Brands like Crocs and Birkenstock enjoyed record-breaking popularity, often featuring "jibbitz" or shearling linings.
Alexandra "Alex" Thompson, a 25-year-old social media influencer with a growing following.
spoke out powerfully about being a victim of the September 2021 leaks. She described the moment she found out as terrifying: "I froze. I was mortified, terrified. ... I felt I had given so much of myself, but I had saved a little bit for myself and for my husband, and they had taken that from me". She strongly rejected the narrative that she had done anything wrong: "I didn't do anything wrong—no matter what people describe to me, 'It's your fault, you're stupid to take nude photos, that's what happens when you're a celebrity'—all this nonsense, … they're criminals".
Reddit, which had served as a "main outlet" for linking to hacked celebrity photos during the original Fappening in 2014, took more aggressive steps to ban related subreddits. At the same time, the rise of subscription platforms like offered a new legal and consensual avenue for celebrities like Renee Olstead to reclaim their own narratives and profit from their own content, directly subverting the non-consensual leak model of the past. This also created new vectors for leaks, as seen when Love Island 2021 contestant Shannon Singh reportedly deleted her OnlyFans account after discovering users were trying to leak her photos.

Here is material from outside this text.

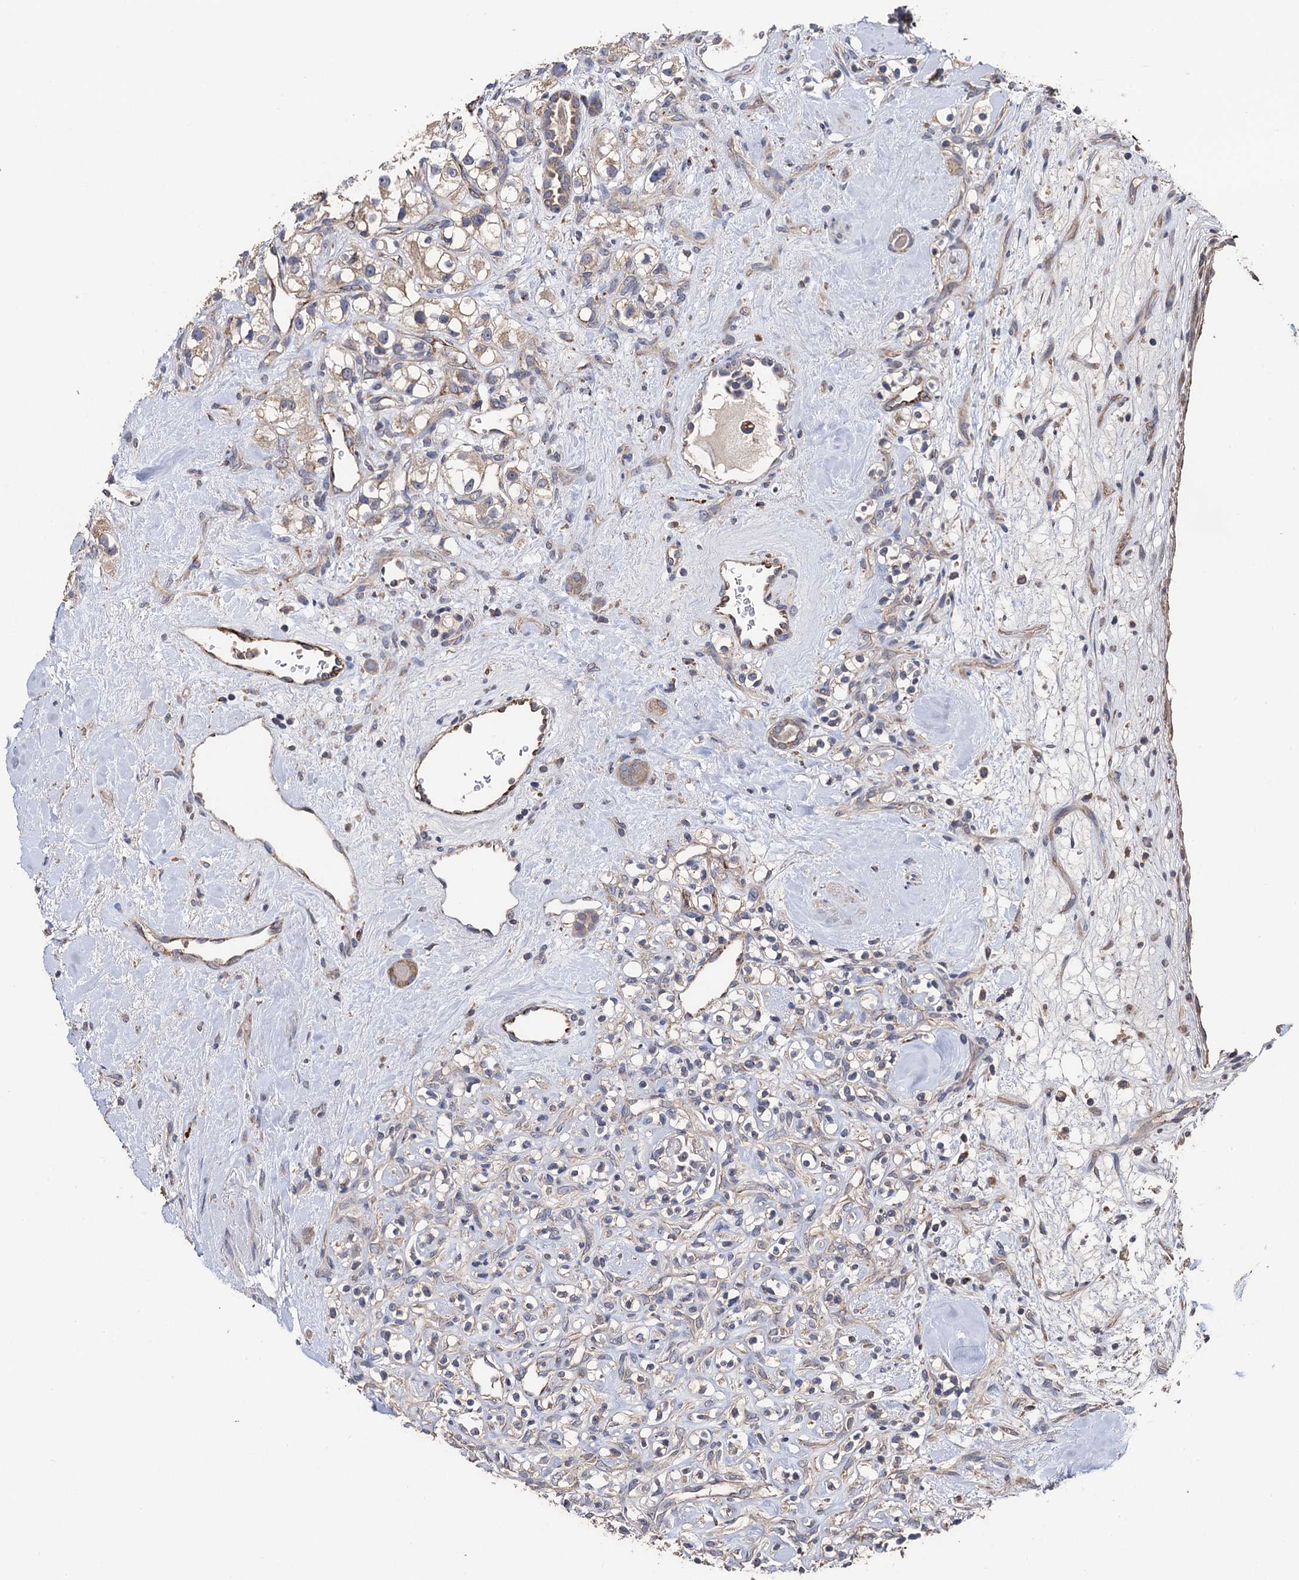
{"staining": {"intensity": "weak", "quantity": "<25%", "location": "cytoplasmic/membranous"}, "tissue": "renal cancer", "cell_type": "Tumor cells", "image_type": "cancer", "snomed": [{"axis": "morphology", "description": "Adenocarcinoma, NOS"}, {"axis": "topography", "description": "Kidney"}], "caption": "Renal cancer was stained to show a protein in brown. There is no significant expression in tumor cells.", "gene": "PPTC7", "patient": {"sex": "male", "age": 77}}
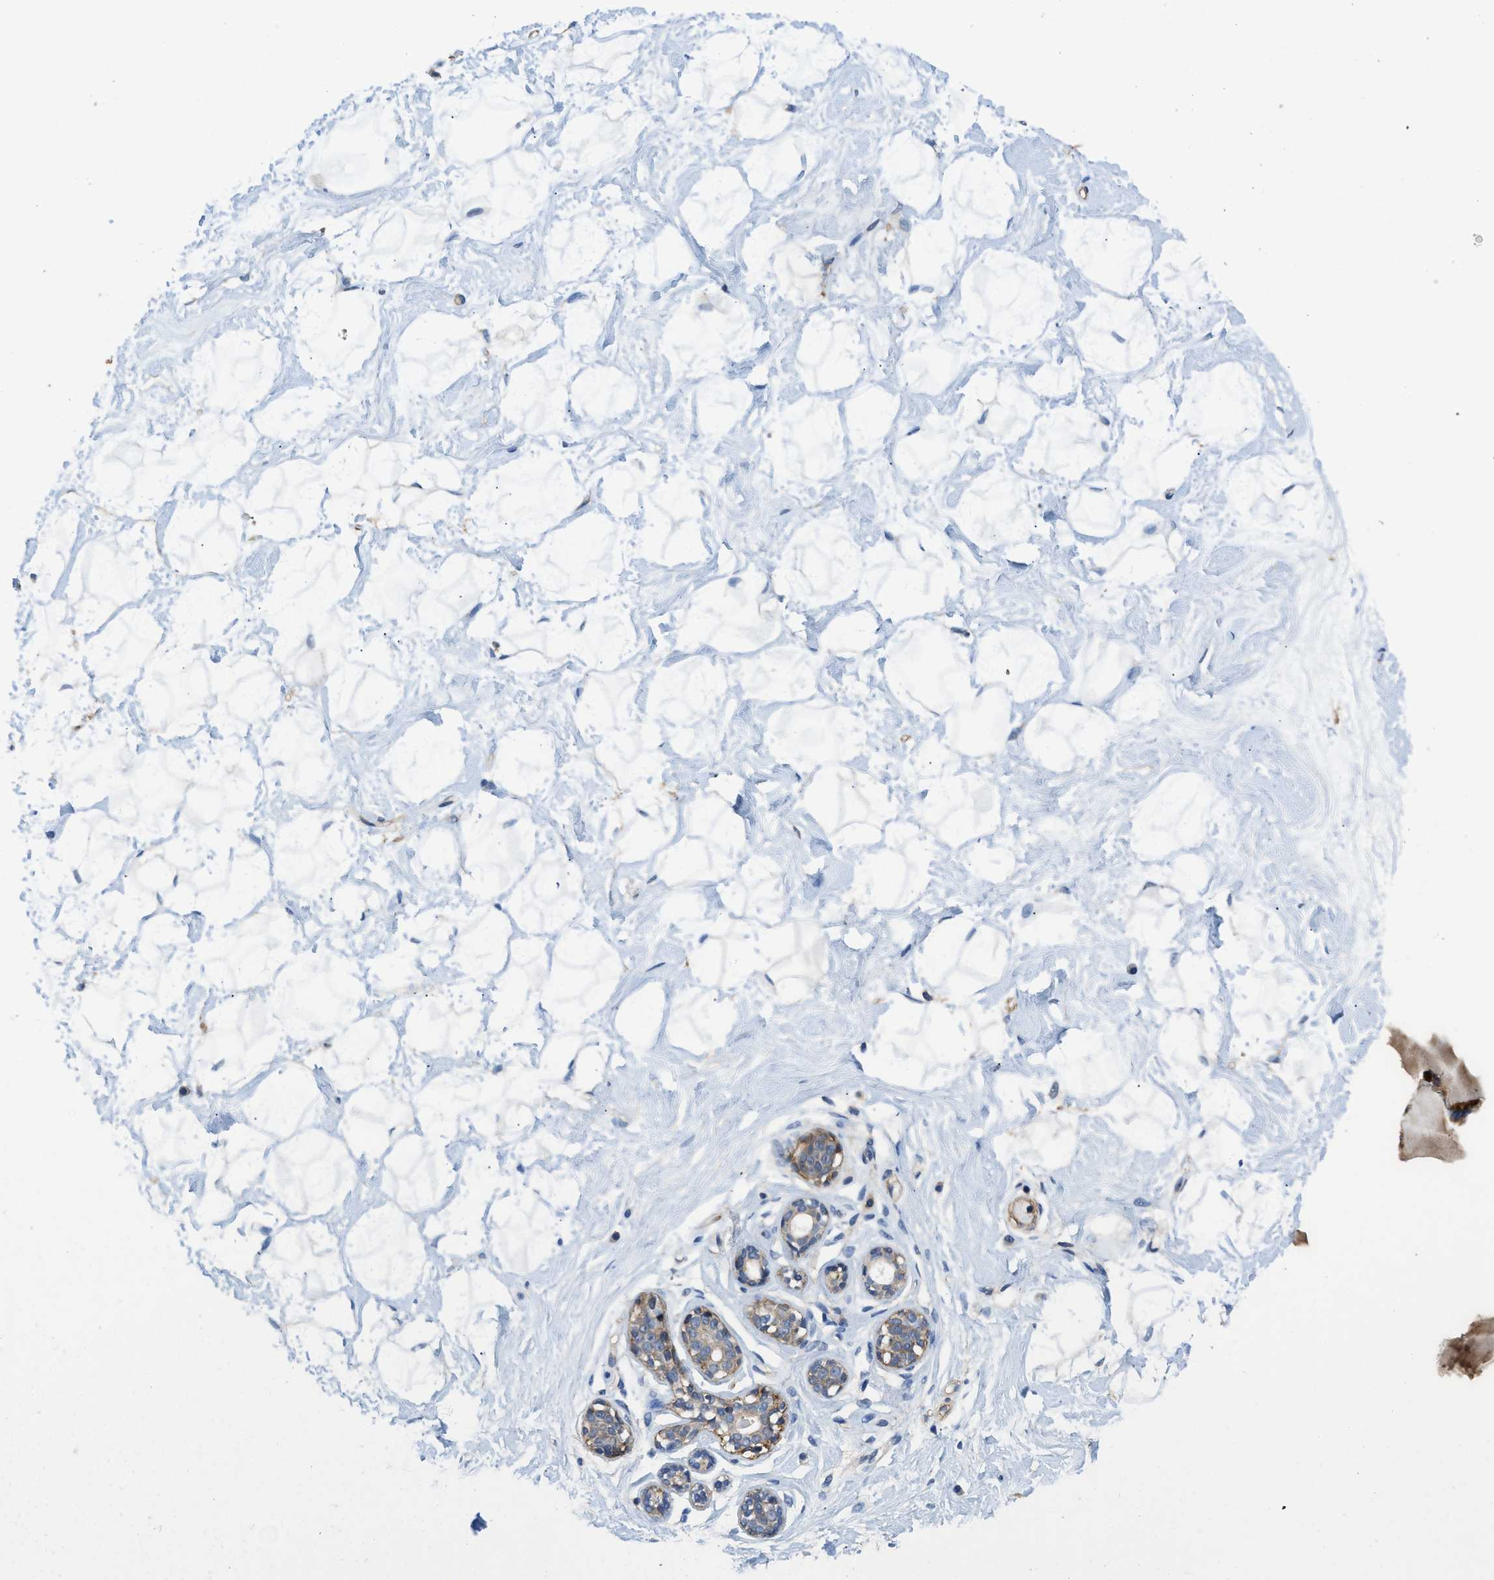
{"staining": {"intensity": "negative", "quantity": "none", "location": "none"}, "tissue": "breast", "cell_type": "Adipocytes", "image_type": "normal", "snomed": [{"axis": "morphology", "description": "Normal tissue, NOS"}, {"axis": "topography", "description": "Breast"}], "caption": "Photomicrograph shows no protein staining in adipocytes of unremarkable breast.", "gene": "LINGO2", "patient": {"sex": "female", "age": 23}}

Beyond individual account hacking, 2021 also witnessed a new kind of violation targeting the . That April, a massive leak involved the explicit photos and videos of hundreds of stars from the platform, including notable figures like actress Bella Thorne and rapper Bhad Bhabie. It was reported that a single Google Drive folder link, containing over 10GB of videos and pictures of 279 separate performers, was shared on a hacker forum. The platform, OnlyFans, was quick to deny that its security had been breached, stating that "there is a group of people purchasing, compiling and then illegally hosting content". In essence, it appeared that subscribers were paying for access to content and then redistributing it without permission.
Additionally, victims and their legal teams increasingly turned to private investigators and forensic analysts to trace the leaks back to their source. The rise of platforms like StopNCII.org, a tool launched with Meta's support to allow victims to generate a "hash" of an image, enabling platforms to automatically detect and block its re-upload.